Note: This is part two of a series. You can read part one here. When I got back from seeing the No Surrender motorcycle club in Holland, I set about tracking down a foreign fighter or two who planned on volunteering to fight ISIS in Syria and Iraq. I had been asked to make a documentary for Sky Atlantic about why people were going to fight, and the producer thought that the best way to get insight into what made these people tick was by hiring someone who had lived it, seen it, and done it.

And you know what? They were right.

I soon worked out that most of these volunteers were hooking up on social media, and through one group in particular. It was a Kurdish group called the Lions of Rojava. Rojava means “west” in Kurdish, and that meant the fighters would be based in that part of the region of Kurdistan. That meant Syria and northern Iraq—the scene of some of the very fiercest fighting against the Islamic State.

A lot of the lads I managed to track down and talk to had similar stories. Take Jonathan (I’ve changed his name at his request) from the Midlands. Jon grew up doing a series of shit jobs in a shit town in Britain. Out of boredom, he joined the RAF as a mechanic, stayed a few years, then went back to doing more shit jobs in civvy street. He had reached a stage in his life when he was bored out of his skull and wanted something to live for. Fighting alongside the Kurds against the Islamic State gave him that purpose.

I liked Jon, and I could see a lot of my younger self in him. I’ve said many times before that my early life was a mess and I needed something to sort me out. For me, it was joining the Army; the day I signed up with the Royal Hampshires, everything changed. But there was a big difference between what Jon was signing up for and what I went through. I joined a regiment that had a long, distinguished tradition that trained me to the very highest level of soldiering and fitness, laying all the groundwork that got me into 22 SAS. Jon was going to get none of that.

I spent quite a lot of time asking him if he really understood what he was getting himself into. There was not much info on the type of training they would receive or what kit they would be issued. What about the language barrier? Did he understand just how ruthless ISIS could be on the battlefield? He would be up against the most dangerous enemy of all, driven by a lunatic fanaticism and not afraid to die.

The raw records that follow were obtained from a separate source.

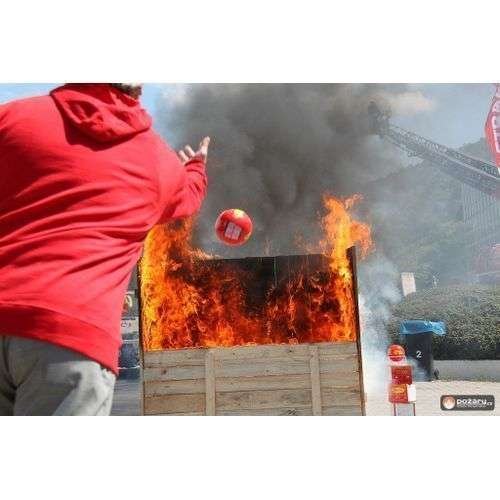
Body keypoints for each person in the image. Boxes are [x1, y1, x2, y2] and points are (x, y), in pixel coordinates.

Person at [0, 83, 209, 415]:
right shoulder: (157, 162)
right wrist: (195, 167)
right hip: (72, 338)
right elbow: (189, 196)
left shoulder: (13, 117)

Jon didn’t know a lot of answers to these very basic questions, which worried me. He also didn’t understand where he stood legally. Although David Cameron (then prime minister) had made it clear there was a world of difference between those British fighters who were volunteering to fight for the Islamic State (a depressing number) and those fighting alongside the Kurds, there were already signs that foreign nationals returning from the Middle East were facing questioning and or imprisonment in their country of origin. Crazy, I know, but there you go—that’s politicians for you.

At least I had managed to get the interview on camera, so I was pleased with that. I felt that at long last we were getting somewhere.